*** RECORDS FOR PROCESSING ***

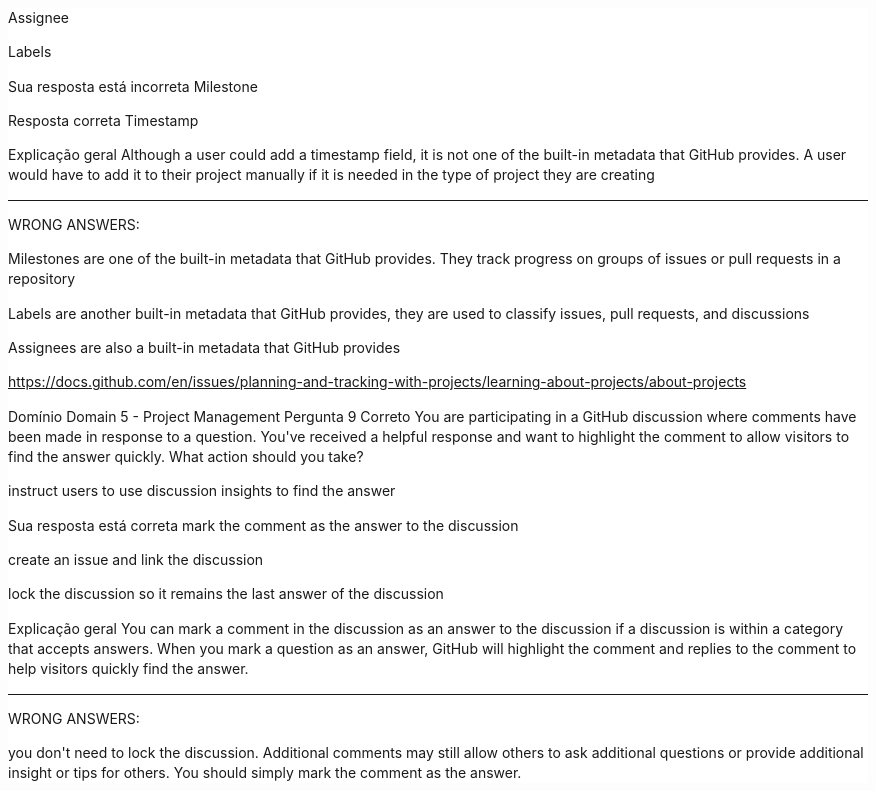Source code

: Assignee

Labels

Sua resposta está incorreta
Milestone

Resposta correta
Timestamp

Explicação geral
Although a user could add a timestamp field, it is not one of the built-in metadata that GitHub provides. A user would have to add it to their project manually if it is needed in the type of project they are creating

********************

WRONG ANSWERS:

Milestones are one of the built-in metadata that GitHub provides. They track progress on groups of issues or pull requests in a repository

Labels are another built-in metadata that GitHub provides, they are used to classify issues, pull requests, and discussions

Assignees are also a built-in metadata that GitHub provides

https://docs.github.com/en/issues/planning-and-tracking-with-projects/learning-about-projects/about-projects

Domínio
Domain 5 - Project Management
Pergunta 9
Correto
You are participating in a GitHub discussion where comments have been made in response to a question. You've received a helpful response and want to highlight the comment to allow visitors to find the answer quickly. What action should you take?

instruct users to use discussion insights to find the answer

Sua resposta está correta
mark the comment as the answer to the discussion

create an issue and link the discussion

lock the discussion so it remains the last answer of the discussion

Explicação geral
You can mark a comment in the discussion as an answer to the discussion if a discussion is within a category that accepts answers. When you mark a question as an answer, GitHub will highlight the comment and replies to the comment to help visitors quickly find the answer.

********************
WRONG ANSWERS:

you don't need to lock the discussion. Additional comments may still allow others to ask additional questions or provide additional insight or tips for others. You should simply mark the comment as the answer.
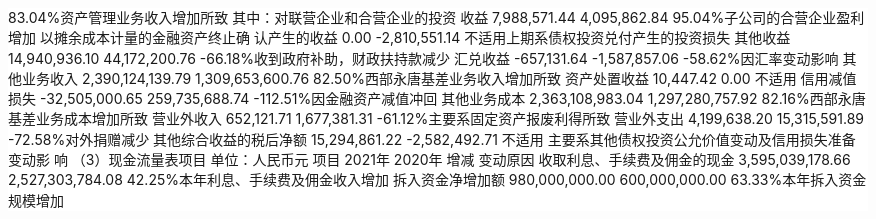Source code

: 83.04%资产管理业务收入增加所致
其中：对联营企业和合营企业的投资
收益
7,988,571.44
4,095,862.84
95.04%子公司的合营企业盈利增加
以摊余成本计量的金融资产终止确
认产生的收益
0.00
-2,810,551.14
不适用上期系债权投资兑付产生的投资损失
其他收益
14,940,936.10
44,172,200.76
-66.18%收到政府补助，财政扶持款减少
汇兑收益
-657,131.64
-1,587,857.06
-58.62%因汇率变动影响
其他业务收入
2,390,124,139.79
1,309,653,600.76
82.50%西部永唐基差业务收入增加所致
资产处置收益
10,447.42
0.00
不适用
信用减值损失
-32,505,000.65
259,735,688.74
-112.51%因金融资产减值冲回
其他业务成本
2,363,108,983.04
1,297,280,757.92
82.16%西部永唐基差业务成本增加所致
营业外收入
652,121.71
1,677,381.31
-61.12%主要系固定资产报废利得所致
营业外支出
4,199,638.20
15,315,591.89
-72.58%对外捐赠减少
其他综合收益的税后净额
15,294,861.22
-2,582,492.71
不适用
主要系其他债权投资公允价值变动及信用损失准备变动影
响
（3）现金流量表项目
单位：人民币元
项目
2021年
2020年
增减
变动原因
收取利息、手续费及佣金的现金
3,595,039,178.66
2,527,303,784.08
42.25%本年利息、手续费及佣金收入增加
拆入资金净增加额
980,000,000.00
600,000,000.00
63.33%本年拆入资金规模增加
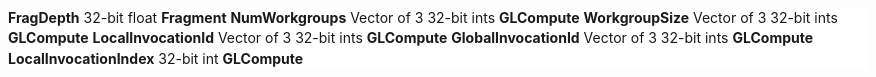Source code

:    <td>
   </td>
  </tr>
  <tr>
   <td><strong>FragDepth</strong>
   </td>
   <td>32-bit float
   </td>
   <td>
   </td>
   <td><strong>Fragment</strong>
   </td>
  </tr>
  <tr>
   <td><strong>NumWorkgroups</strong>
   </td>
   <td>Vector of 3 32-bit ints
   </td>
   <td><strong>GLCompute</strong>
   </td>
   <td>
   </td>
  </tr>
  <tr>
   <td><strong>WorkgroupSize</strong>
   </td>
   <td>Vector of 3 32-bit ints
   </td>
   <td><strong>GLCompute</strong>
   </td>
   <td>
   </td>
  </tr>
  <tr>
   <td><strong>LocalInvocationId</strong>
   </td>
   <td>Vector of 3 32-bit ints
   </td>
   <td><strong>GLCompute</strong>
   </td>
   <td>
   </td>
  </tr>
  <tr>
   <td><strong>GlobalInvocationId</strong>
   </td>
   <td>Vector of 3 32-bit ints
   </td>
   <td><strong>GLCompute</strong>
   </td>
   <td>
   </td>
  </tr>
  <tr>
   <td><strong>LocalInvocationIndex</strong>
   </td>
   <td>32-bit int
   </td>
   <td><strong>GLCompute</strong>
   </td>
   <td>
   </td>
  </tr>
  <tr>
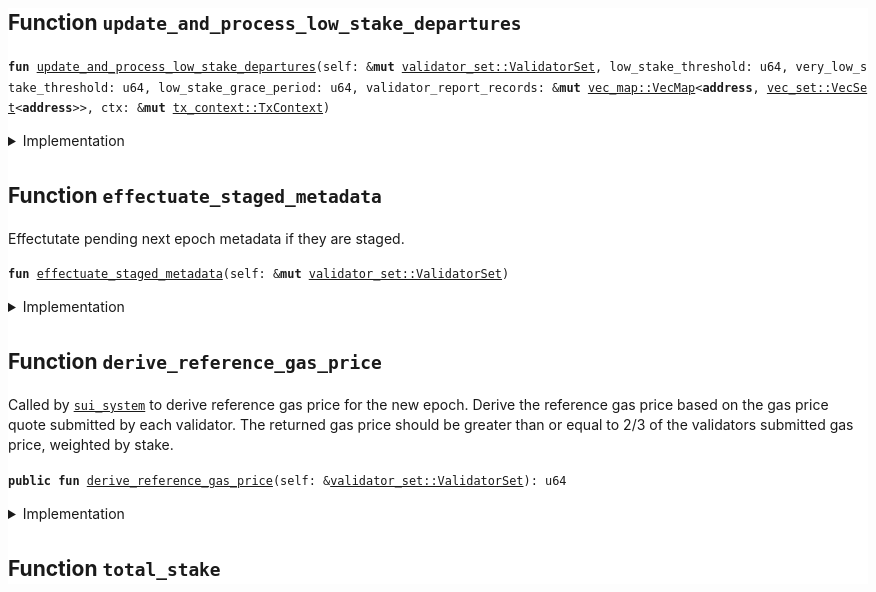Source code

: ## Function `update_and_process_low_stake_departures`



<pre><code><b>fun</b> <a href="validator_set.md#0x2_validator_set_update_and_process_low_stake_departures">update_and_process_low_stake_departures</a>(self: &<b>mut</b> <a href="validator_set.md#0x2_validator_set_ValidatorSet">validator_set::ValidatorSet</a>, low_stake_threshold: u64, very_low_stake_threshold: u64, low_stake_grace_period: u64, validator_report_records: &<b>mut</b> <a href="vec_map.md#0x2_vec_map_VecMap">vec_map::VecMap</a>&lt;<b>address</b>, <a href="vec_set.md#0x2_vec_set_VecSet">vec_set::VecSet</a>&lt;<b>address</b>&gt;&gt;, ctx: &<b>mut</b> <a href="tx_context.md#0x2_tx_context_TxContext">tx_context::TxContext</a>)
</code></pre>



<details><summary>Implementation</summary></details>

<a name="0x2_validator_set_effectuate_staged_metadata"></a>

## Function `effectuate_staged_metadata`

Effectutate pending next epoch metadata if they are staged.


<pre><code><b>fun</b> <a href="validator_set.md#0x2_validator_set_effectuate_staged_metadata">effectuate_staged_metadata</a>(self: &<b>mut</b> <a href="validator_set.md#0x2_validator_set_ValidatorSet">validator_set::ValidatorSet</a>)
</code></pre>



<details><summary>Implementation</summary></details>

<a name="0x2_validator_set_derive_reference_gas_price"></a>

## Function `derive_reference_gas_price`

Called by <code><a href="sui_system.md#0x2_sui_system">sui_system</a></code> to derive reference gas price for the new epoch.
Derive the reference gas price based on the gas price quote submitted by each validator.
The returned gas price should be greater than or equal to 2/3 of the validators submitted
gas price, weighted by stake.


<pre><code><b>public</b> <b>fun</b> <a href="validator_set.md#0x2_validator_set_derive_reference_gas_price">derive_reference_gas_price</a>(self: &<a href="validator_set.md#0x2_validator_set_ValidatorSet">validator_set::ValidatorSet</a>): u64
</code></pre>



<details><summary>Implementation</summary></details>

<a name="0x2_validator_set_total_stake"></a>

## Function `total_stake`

*** End of RECORDS FOR PROCESSING ***

**WHAT YOU WILL DO**
Your task is to repeat the data above exactly while excluding the pictures.

**RESPONSE**
Source code

: Assignee

Labels

Sua resposta está incorreta
Milestone

Resposta correta
Timestamp

Explicação geral
Although a user could add a timestamp field, it is not one of the built-in metadata that GitHub provides. A user would have to add it to their project manually if it is needed in the type of project they are creating

********************

WRONG ANSWERS:

Milestones are one of the built-in metadata that GitHub provides. They track progress on groups of issues or pull requests in a repository

Labels are another built-in metadata that GitHub provides, they are used to classify issues, pull requests, and discussions

Assignees are also a built-in metadata that GitHub provides

https://docs.github.com/en/issues/planning-and-tracking-with-projects/learning-about-projects/about-projects

Domínio
Domain 5 - Project Management
Pergunta 9
Correto
You are participating in a GitHub discussion where comments have been made in response to a question. You've received a helpful response and want to highlight the comment to allow visitors to find the answer quickly. What action should you take?

instruct users to use discussion insights to find the answer

Sua resposta está correta
mark the comment as the answer to the discussion

create an issue and link the discussion

lock the discussion so it remains the last answer of the discussion

Explicação geral
You can mark a comment in the discussion as an answer to the discussion if a discussion is within a category that accepts answers. When you mark a question as an answer, GitHub will highlight the comment and replies to the comment to help visitors quickly find the answer.

********************
WRONG ANSWERS:

you don't need to lock the discussion. Additional comments may still allow others to ask additional questions or provide additional insight or tips for others. You should simply mark the comment as the answer.
Source code

: 83.04%资产管理业务收入增加所致
其中：对联营企业和合营企业的投资
收益
7,988,571.44
4,095,862.84
95.04%子公司的合营企业盈利增加
以摊余成本计量的金融资产终止确
认产生的收益
0.00
-2,810,551.14
不适用上期系债权投资兑付产生的投资损失
其他收益
14,940,936.10
44,172,200.76
-66.18%收到政府补助，财政扶持款减少
汇兑收益
-657,131.64
-1,587,857.06
-58.62%因汇率变动影响
其他业务收入
2,390,124,139.79
1,309,653,600.76
82.50%西部永唐基差业务收入增加所致
资产处置收益
10,447.42
0.00
不适用
信用减值损失
-32,505,000.65
259,735,688.74
-112.51%因金融资产减值冲回
其他业务成本
2,363,108,983.04
1,297,280,757.92
82.16%西部永唐基差业务成本增加所致
营业外收入
652,121.71
1,677,381.31
-61.12%主要系固定资产报废利得所致
营业外支出
4,199,638.20
15,315,591.89
-72.58%对外捐赠减少
其他综合收益的税后净额
15,294,861.22
-2,582,492.71
不适用
主要系其他债权投资公允价值变动及信用损失准备变动影
响
（3）现金流量表项目
单位：人民币元
项目
2021年
2020年
增减
变动原因
收取利息、手续费及佣金的现金
3,595,039,178.66
2,527,303,784.08
42.25%本年利息、手续费及佣金收入增加
拆入资金净增加额
980,000,000.00
600,000,000.00
63.33%本年拆入资金规模增加
Source code

:    <td>
   </td>
  </tr>
  <tr>
   <td><strong>FragDepth</strong>
   </td>
   <td>32-bit float
   </td>
   <td>
   </td>
   <td><strong>Fragment</strong>
   </td>
  </tr>
  <tr>
   <td><strong>NumWorkgroups</strong>
   </td>
   <td>Vector of 3 32-bit ints
   </td>
   <td><strong>GLCompute</strong>
   </td>
   <td>
   </td>
  </tr>
  <tr>
   <td><strong>WorkgroupSize</strong>
   </td>
   <td>Vector of 3 32-bit ints
   </td>
   <td><strong>GLCompute</strong>
   </td>
   <td>
   </td>
  </tr>
  <tr>
   <td><strong>LocalInvocationId</strong>
   </td>
   <td>Vector of 3 32-bit ints
   </td>
   <td><strong>GLCompute</strong>
   </td>
   <td>
   </td>
  </tr>
  <tr>
   <td><strong>GlobalInvocationId</strong>
   </td>
   <td>Vector of 3 32-bit ints
   </td>
   <td><strong>GLCompute</strong>
   </td>
   <td>
   </td>
  </tr>
  <tr>
   <td><strong>LocalInvocationIndex</strong>
   </td>
   <td>32-bit int
   </td>
   <td><strong>GLCompute</strong>
   </td>
   <td>
   </td>
  </tr>
  <tr>
Source code

: ## Function `update_and_process_low_stake_departures`



<pre><code><b>fun</b> <a href="validator_set.md#0x2_validator_set_update_and_process_low_stake_departures">update_and_process_low_stake_departures</a>(self: &<b>mut</b> <a href="validator_set.md#0x2_validator_set_ValidatorSet">validator_set::ValidatorSet</a>, low_stake_threshold: u64, very_low_stake_threshold: u64, low_stake_grace_period: u64, validator_report_records: &<b>mut</b> <a href="vec_map.md#0x2_vec_map_VecMap">vec_map::VecMap</a>&lt;<b>address</b>, <a href="vec_set.md#0x2_vec_set_VecSet">vec_set::VecSet</a>&lt;<b>address</b>&gt;&gt;, ctx: &<b>mut</b> <a href="tx_context.md#0x2_tx_context_TxContext">tx_context::TxContext</a>)
</code></pre>



<details><summary>Implementation</summary></details>

<a name="0x2_validator_set_effectuate_staged_metadata"></a>

## Function `effectuate_staged_metadata`

Effectutate pending next epoch metadata if they are staged.


<pre><code><b>fun</b> <a href="validator_set.md#0x2_validator_set_effectuate_staged_metadata">effectuate_staged_metadata</a>(self: &<b>mut</b> <a href="validator_set.md#0x2_validator_set_ValidatorSet">validator_set::ValidatorSet</a>)
</code></pre>



<details><summary>Implementation</summary></details>

<a name="0x2_validator_set_derive_reference_gas_price"></a>

## Function `derive_reference_gas_price`

Called by <code><a href="sui_system.md#0x2_sui_system">sui_system</a></code> to derive reference gas price for the new epoch.
Derive the reference gas price based on the gas price quote submitted by each validator.
The returned gas price should be greater than or equal to 2/3 of the validators submitted
gas price, weighted by stake.


<pre><code><b>public</b> <b>fun</b> <a href="validator_set.md#0x2_validator_set_derive_reference_gas_price">derive_reference_gas_price</a>(self: &<a href="validator_set.md#0x2_validator_set_ValidatorSet">validator_set::ValidatorSet</a>): u64
</code></pre>



<details><summary>Implementation</summary></details>

<a name="0x2_validator_set_total_stake"></a>

## Function `total_stake`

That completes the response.